**INSTRUCTIONS FOR THE TASK:** When you transcribe the listing that follows, keep every line exact and skip any picture.

........

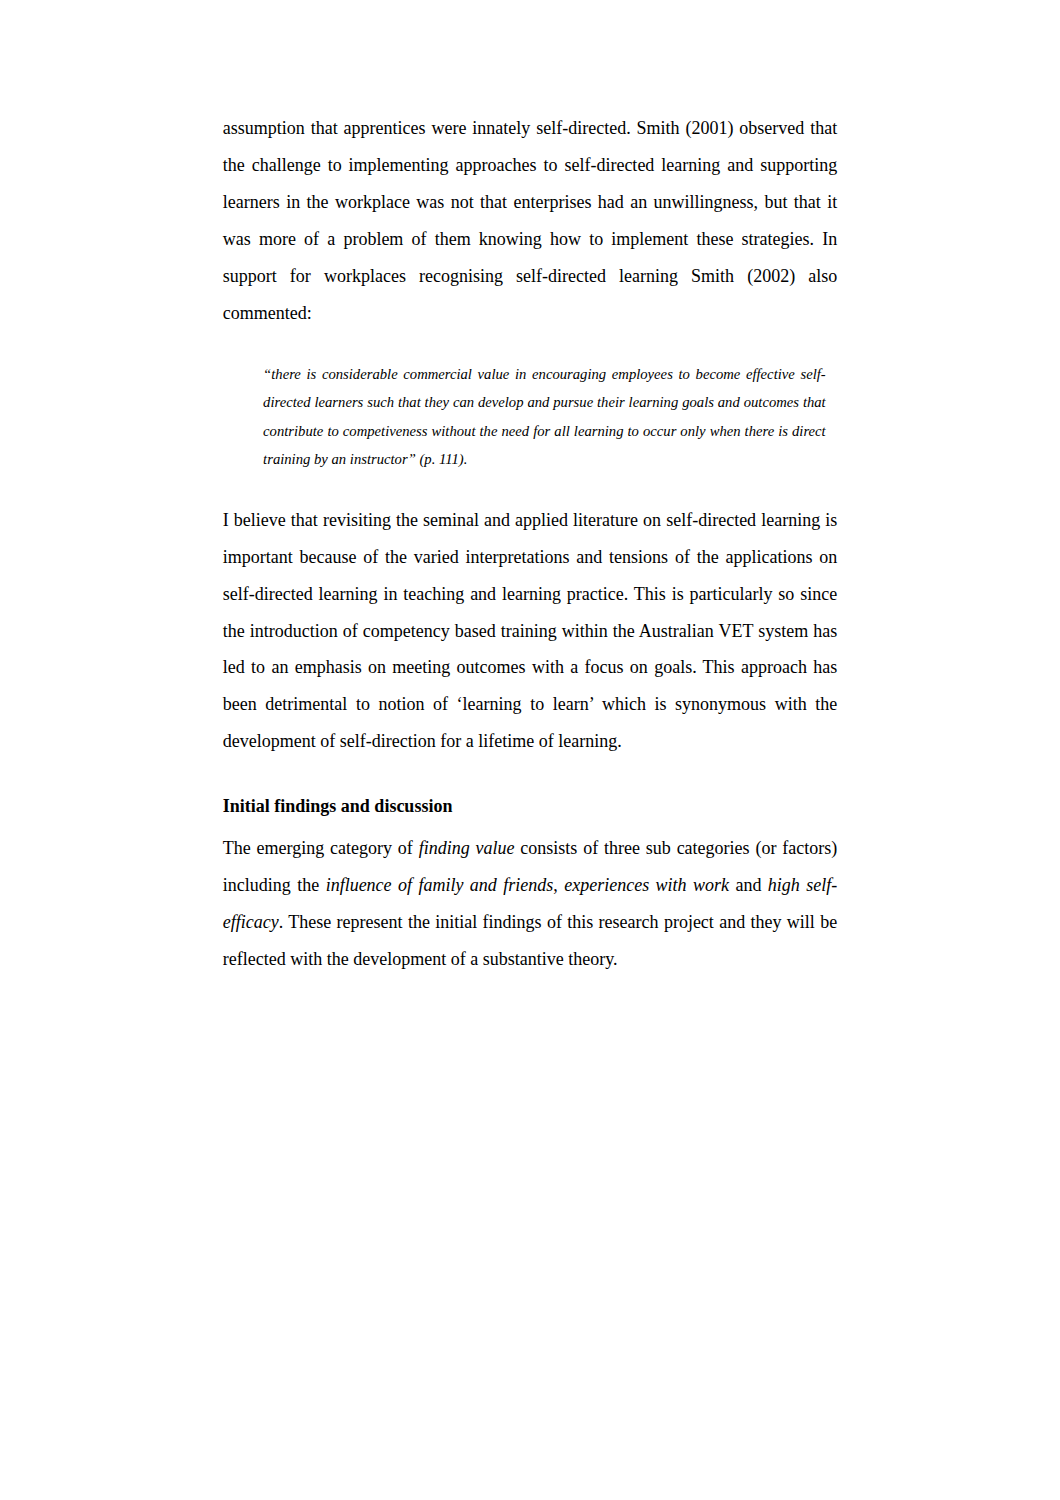assumption that apprentices were innately self-directed. Smith (2001) observed that the challenge to implementing approaches to self-directed learning and supporting learners in the workplace was not that enterprises had an unwillingness, but that it was more of a problem of them knowing how to implement these strategies. In support for workplaces recognising self-directed learning Smith (2002) also commented:
“there is considerable commercial value in encouraging employees to become effective self-directed learners such that they can develop and pursue their learning goals and outcomes that contribute to competiveness without the need for all learning to occur only when there is direct training by an instructor” (p. 111).
I believe that revisiting the seminal and applied literature on self-directed learning is important because of the varied interpretations and tensions of the applications on self-directed learning in teaching and learning practice. This is particularly so since the introduction of competency based training within the Australian VET system has led to an emphasis on meeting outcomes with a focus on goals. This approach has been detrimental to notion of ‘learning to learn’ which is synonymous with the development of self-direction for a lifetime of learning.
Initial findings and discussion
The emerging category of finding value consists of three sub categories (or factors) including the influence of family and friends, experiences with work and high self-efficacy. These represent the initial findings of this research project and they will be reflected with the development of a substantive theory.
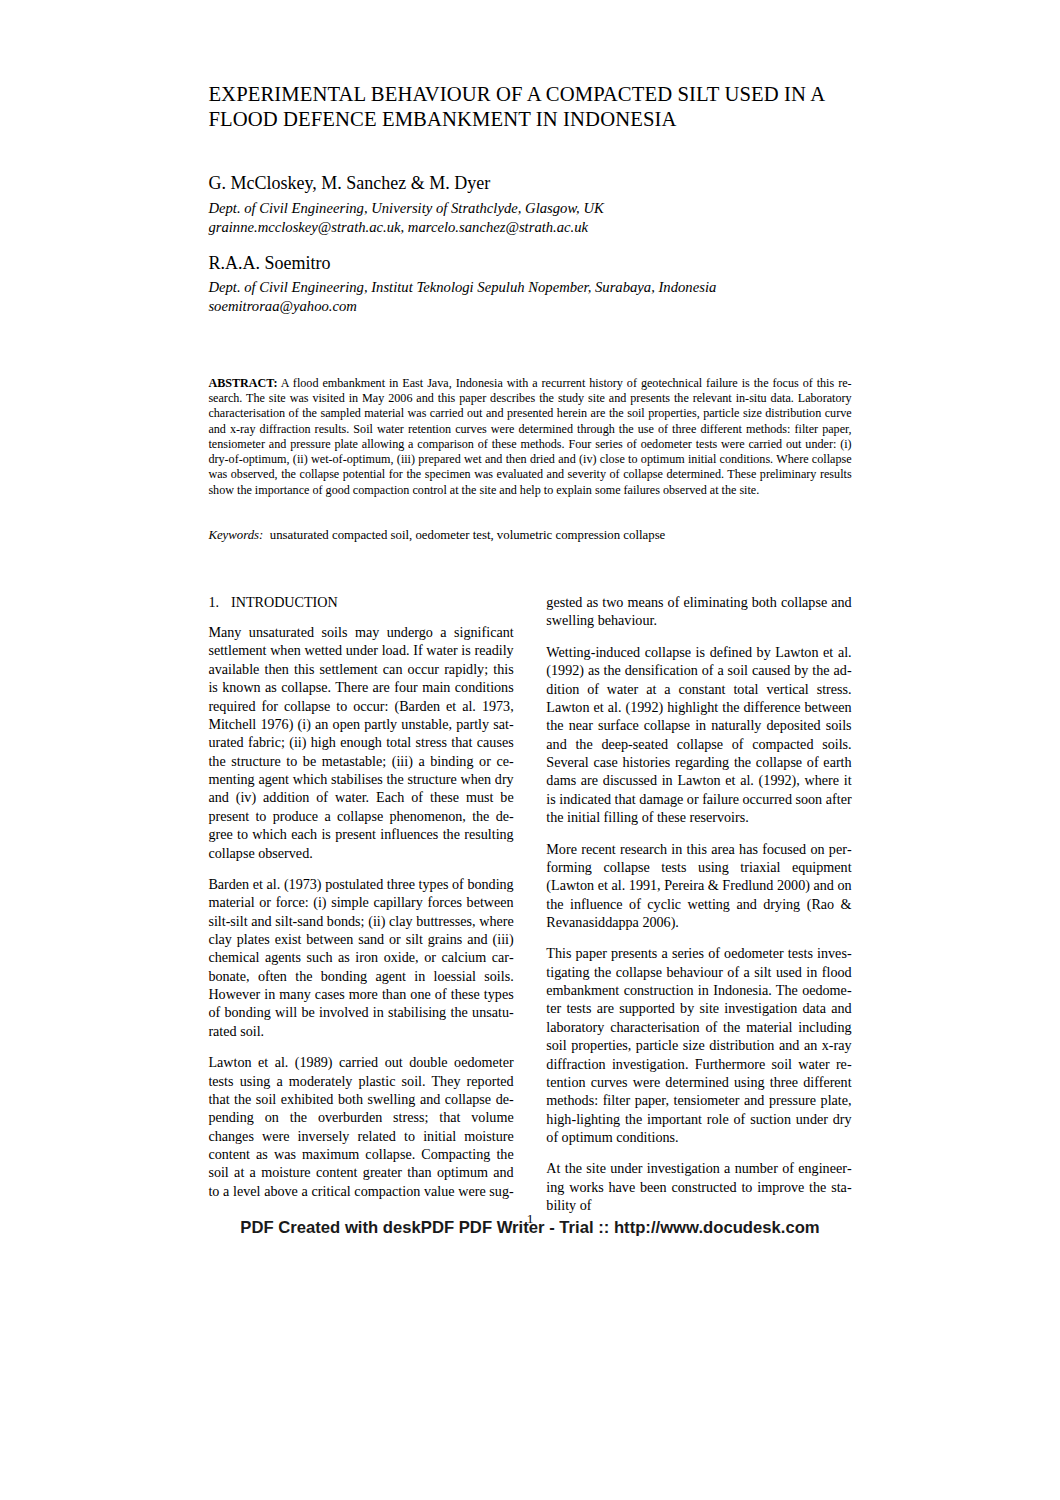EXPERIMENTAL BEHAVIOUR OF A COMPACTED SILT USED IN A FLOOD DEFENCE EMBANKMENT IN INDONESIA
G. McCloskey, M. Sanchez & M. Dyer
Dept. of Civil Engineering, University of Strathclyde, Glasgow, UK
grainne.mccloskey@strath.ac.uk, marcelo.sanchez@strath.ac.uk
R.A.A. Soemitro
Dept. of Civil Engineering, Institut Teknologi Sepuluh Nopember, Surabaya, Indonesia
soemitroraa@yahoo.com
ABSTRACT: A flood embankment in East Java, Indonesia with a recurrent history of geotechnical failure is the focus of this research. The site was visited in May 2006 and this paper describes the study site and presents the relevant in-situ data. Laboratory characterisation of the sampled material was carried out and presented herein are the soil properties, particle size distribution curve and x-ray diffraction results. Soil water retention curves were determined through the use of three different methods: filter paper, tensiometer and pressure plate allowing a comparison of these methods. Four series of oedometer tests were carried out under: (i) dry-of-optimum, (ii) wet-of-optimum, (iii) prepared wet and then dried and (iv) close to optimum initial conditions. Where collapse was observed, the collapse potential for the specimen was evaluated and severity of collapse determined. These preliminary results show the importance of good compaction control at the site and help to explain some failures observed at the site.
Keywords: unsaturated compacted soil, oedometer test, volumetric compression collapse
1. INTRODUCTION
Many unsaturated soils may undergo a significant settlement when wetted under load. If water is readily available then this settlement can occur rapidly; this is known as collapse. There are four main conditions required for collapse to occur: (Barden et al. 1973, Mitchell 1976) (i) an open partly unstable, partly saturated fabric; (ii) high enough total stress that causes the structure to be metastable; (iii) a binding or cementing agent which stabilises the structure when dry and (iv) addition of water. Each of these must be present to produce a collapse phenomenon, the degree to which each is present influences the resulting collapse observed.
Barden et al. (1973) postulated three types of bonding material or force: (i) simple capillary forces between silt-silt and silt-sand bonds; (ii) clay buttresses, where clay plates exist between sand or silt grains and (iii) chemical agents such as iron oxide, or calcium carbonate, often the bonding agent in loessial soils. However in many cases more than one of these types of bonding will be involved in stabilising the unsaturated soil.
Lawton et al. (1989) carried out double oedometer tests using a moderately plastic soil. They reported that the soil exhibited both swelling and collapse depending on the overburden stress; that volume changes were inversely related to initial moisture content as was maximum collapse. Compacting the soil at a moisture content greater than optimum and to a level above a critical compaction value were suggested as two means of eliminating both collapse and swelling behaviour.
Wetting-induced collapse is defined by Lawton et al. (1992) as the densification of a soil caused by the addition of water at a constant total vertical stress. Lawton et al. (1992) highlight the difference between the near surface collapse in naturally deposited soils and the deep-seated collapse of compacted soils. Several case histories regarding the collapse of earth dams are discussed in Lawton et al. (1992), where it is indicated that damage or failure occurred soon after the initial filling of these reservoirs.
More recent research in this area has focused on performing collapse tests using triaxial equipment (Lawton et al. 1991, Pereira & Fredlund 2000) and on the influence of cyclic wetting and drying (Rao & Revanasiddappa 2006).
This paper presents a series of oedometer tests investigating the collapse behaviour of a silt used in flood embankment construction in Indonesia. The oedometer tests are supported by site investigation data and laboratory characterisation of the material including soil properties, particle size distribution and an x-ray diffraction investigation. Furthermore soil water retention curves were determined using three different methods: filter paper, tensiometer and pressure plate, high-lighting the important role of suction under dry of optimum conditions.
At the site under investigation a number of engineering works have been constructed to improve the stability of
1
PDF Created with deskPDF PDF Writer - Trial :: http://www.docudesk.com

........

**RESPONSE TO THIS TASK:**
assumption that apprentices were innately self-directed. Smith (2001) observed that the challenge to implementing approaches to self-directed learning and supporting learners in the workplace was not that enterprises had an unwillingness, but that it was more of a problem of them knowing how to implement these strategies. In support for workplaces recognising self-directed learning Smith (2002) also commented:
“there is considerable commercial value in encouraging employees to become effective self-directed learners such that they can develop and pursue their learning goals and outcomes that contribute to competiveness without the need for all learning to occur only when there is direct training by an instructor” (p. 111).
I believe that revisiting the seminal and applied literature on self-directed learning is important because of the varied interpretations and tensions of the applications on self-directed learning in teaching and learning practice. This is particularly so since the introduction of competency based training within the Australian VET system has led to an emphasis on meeting outcomes with a focus on goals. This approach has been detrimental to notion of ‘learning to learn’ which is synonymous with the development of self-direction for a lifetime of learning.
Initial findings and discussion
The emerging category of finding value consists of three sub categories (or factors) including the influence of family and friends, experiences with work and high self-efficacy. These represent the initial findings of this research project and they will be reflected with the development of a substantive theory.
EXPERIMENTAL BEHAVIOUR OF A COMPACTED SILT USED IN A FLOOD DEFENCE EMBANKMENT IN INDONESIA
G. McCloskey, M. Sanchez & M. Dyer
Dept. of Civil Engineering, University of Strathclyde, Glasgow, UK
grainne.mccloskey@strath.ac.uk, marcelo.sanchez@strath.ac.uk
R.A.A. Soemitro
Dept. of Civil Engineering, Institut Teknologi Sepuluh Nopember, Surabaya, Indonesia
soemitroraa@yahoo.com
ABSTRACT: A flood embankment in East Java, Indonesia with a recurrent history of geotechnical failure is the focus of this research. The site was visited in May 2006 and this paper describes the study site and presents the relevant in-situ data. Laboratory characterisation of the sampled material was carried out and presented herein are the soil properties, particle size distribution curve and x-ray diffraction results. Soil water retention curves were determined through the use of three different methods: filter paper, tensiometer and pressure plate allowing a comparison of these methods. Four series of oedometer tests were carried out under: (i) dry-of-optimum, (ii) wet-of-optimum, (iii) prepared wet and then dried and (iv) close to optimum initial conditions. Where collapse was observed, the collapse potential for the specimen was evaluated and severity of collapse determined. These preliminary results show the importance of good compaction control at the site and help to explain some failures observed at the site.
Keywords: unsaturated compacted soil, oedometer test, volumetric compression collapse
1. INTRODUCTION
Many unsaturated soils may undergo a significant settlement when wetted under load. If water is readily available then this settlement can occur rapidly; this is known as collapse. There are four main conditions required for collapse to occur: (Barden et al. 1973, Mitchell 1976) (i) an open partly unstable, partly saturated fabric; (ii) high enough total stress that causes the structure to be metastable; (iii) a binding or cementing agent which stabilises the structure when dry and (iv) addition of water. Each of these must be present to produce a collapse phenomenon, the degree to which each is present influences the resulting collapse observed.
Barden et al. (1973) postulated three types of bonding material or force: (i) simple capillary forces between silt-silt and silt-sand bonds; (ii) clay buttresses, where clay plates exist between sand or silt grains and (iii) chemical agents such as iron oxide, or calcium carbonate, often the bonding agent in loessial soils. However in many cases more than one of these types of bonding will be involved in stabilising the unsaturated soil.
Lawton et al. (1989) carried out double oedometer tests using a moderately plastic soil. They reported that the soil exhibited both swelling and collapse depending on the overburden stress; that volume changes were inversely related to initial moisture content as was maximum collapse. Compacting the soil at a moisture content greater than optimum and to a level above a critical compaction value were suggested as two means of eliminating both collapse and swelling behaviour.
Wetting-induced collapse is defined by Lawton et al. (1992) as the densification of a soil caused by the addition of water at a constant total vertical stress. Lawton et al. (1992) highlight the difference between the near surface collapse in naturally deposited soils and the deep-seated collapse of compacted soils. Several case histories regarding the collapse of earth dams are discussed in Lawton et al. (1992), where it is indicated that damage or failure occurred soon after the initial filling of these reservoirs.
More recent research in this area has focused on performing collapse tests using triaxial equipment (Lawton et al. 1991, Pereira & Fredlund 2000) and on the influence of cyclic wetting and drying (Rao & Revanasiddappa 2006).
This paper presents a series of oedometer tests investigating the collapse behaviour of a silt used in flood embankment construction in Indonesia. The oedometer tests are supported by site investigation data and laboratory characterisation of the material including soil properties, particle size distribution and an x-ray diffraction investigation. Furthermore soil water retention curves were determined using three different methods: filter paper, tensiometer and pressure plate, high-lighting the important role of suction under dry of optimum conditions.
At the site under investigation a number of engineering works have been constructed to improve the stability of
1
PDF Created with deskPDF PDF Writer - Trial :: http://www.docudesk.com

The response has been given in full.